General specifications
- Diameter: 7 mm (0.28 in)
- Passband: 0–18 GHz

= APC-7 connector =

Precision coaxial connector

The APC-7 connector (also referred to as a 7 mm connector) is a precision coaxial connector used on laboratory microwave test equipment for frequencies up to 18 GHz. APC-7 connectors are advantageous because they have a low reflection coefficient, make repeatable coaxial connections, and are genderless. The connectors are expensive, so they are seldom used outside the laboratory where their cost can be justified by their accuracy and convenience. Due to their high cost, their 18 GHz frequency limitation, and new laboratory practices, the connectors are now uncommon. Modern low-frequency microwave equipment often uses the less expensive 3.5 mm (26.5 GHz) connector. Higher-frequency equipment must use higher-performance connectors such as the 2.92 mm (40 GHz), 2.4 mm (50 GHz), 1.85 mm (67 GHz), or 1.0 mm (110 GHz) connectors.

== Features ==
APC-7 connector pairs have several desirable features:
- The connectors are genderless. This avoids some awkward adapters or duplication of laboratory standards. With a gendered connector, a laboratory might need a precision male load and a precision female load. With a genderless connector, only one load is required. Although the illustration shows threads on one connector of the pair, all connectors contain a retractable male thread which can be revealed or retracted by turning the outer locking nut. Any two can be mated by retracting the thread in either one and leaving it protruding in the other.
- The connectors have a well-defined reference plane. Consequently, the connectors simplify some measurements.
- The mated pair of APC-7 connectors has a low reflection coefficient and thus low voltage standing wave ratio (VSWR). The low reflection coefficient means better measurement accuracy. The typical VSWR is 1.025:1 at 18 GHz.
- The mated pair makes a repeatable connection. A pair has a repeatable reflection coefficient to ±0.001. Consequently, laboratory measurements have reduced uncertainty.

==Adapters==
APC-7 connectors require adapters to change from the connectors used in the laboratory to those used on everyday products.

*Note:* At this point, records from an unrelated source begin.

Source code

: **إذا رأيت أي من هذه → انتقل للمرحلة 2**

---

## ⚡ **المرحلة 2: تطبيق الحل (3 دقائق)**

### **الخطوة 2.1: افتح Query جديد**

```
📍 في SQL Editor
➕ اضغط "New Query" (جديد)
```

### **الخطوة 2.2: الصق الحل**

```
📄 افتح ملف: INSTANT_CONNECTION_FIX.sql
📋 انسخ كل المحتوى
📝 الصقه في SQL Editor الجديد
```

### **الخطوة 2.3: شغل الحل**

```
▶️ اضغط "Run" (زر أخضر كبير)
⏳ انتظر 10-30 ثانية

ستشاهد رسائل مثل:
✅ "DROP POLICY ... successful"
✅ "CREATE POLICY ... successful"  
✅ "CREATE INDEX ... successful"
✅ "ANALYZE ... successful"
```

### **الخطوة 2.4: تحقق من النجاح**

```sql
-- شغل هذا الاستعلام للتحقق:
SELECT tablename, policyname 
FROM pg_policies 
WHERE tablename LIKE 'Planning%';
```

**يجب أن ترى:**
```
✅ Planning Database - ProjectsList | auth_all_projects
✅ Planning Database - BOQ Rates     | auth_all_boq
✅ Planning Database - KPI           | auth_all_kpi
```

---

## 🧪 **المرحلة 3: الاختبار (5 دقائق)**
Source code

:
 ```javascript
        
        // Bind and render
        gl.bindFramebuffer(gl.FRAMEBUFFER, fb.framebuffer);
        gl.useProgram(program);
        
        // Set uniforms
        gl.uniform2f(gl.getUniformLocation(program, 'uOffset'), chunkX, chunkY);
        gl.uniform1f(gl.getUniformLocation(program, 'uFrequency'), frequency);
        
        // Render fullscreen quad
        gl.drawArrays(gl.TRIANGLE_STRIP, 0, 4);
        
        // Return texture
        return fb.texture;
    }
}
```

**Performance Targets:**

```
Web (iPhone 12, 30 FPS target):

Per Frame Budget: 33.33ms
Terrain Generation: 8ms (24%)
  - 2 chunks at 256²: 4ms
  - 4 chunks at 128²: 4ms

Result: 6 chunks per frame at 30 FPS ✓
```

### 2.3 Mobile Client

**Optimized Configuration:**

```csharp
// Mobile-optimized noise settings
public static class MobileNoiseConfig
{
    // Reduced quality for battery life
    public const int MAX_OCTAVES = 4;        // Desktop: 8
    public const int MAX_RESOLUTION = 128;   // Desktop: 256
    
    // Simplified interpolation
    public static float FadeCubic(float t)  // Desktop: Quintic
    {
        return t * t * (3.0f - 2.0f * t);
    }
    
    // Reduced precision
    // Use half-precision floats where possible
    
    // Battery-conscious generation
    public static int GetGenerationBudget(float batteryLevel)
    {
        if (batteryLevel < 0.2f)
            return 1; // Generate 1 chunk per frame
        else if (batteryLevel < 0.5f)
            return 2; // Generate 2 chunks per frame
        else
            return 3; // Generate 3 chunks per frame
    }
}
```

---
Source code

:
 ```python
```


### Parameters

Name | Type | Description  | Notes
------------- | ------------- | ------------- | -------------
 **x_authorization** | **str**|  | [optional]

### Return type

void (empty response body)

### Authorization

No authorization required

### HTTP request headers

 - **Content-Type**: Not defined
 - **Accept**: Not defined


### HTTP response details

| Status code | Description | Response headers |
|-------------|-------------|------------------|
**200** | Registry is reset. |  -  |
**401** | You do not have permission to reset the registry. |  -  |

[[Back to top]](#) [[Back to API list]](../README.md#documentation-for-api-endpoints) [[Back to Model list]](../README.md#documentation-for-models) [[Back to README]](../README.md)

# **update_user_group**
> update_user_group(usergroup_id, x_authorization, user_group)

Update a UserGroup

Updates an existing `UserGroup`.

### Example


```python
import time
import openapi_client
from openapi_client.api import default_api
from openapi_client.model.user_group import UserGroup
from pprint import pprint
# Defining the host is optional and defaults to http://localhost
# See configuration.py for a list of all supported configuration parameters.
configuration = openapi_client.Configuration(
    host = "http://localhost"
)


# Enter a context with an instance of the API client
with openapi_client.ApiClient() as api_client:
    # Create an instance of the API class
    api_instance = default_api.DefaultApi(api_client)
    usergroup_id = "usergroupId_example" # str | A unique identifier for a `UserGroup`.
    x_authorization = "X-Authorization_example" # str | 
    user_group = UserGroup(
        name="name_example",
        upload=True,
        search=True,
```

These adapters are expensive precision devices. For example, an APC-7 to type N (f) cost $105 in 1979. Such adapters bought new today (as of July 2012) can cost as much as $294.

==History==
"APC" stands for Amphenol Precision Connector and "-7" for 7 millimetres. Hewlett-Packard started developing the connector in the mid-1960s. Amphenol improved the design and manufactured the connector.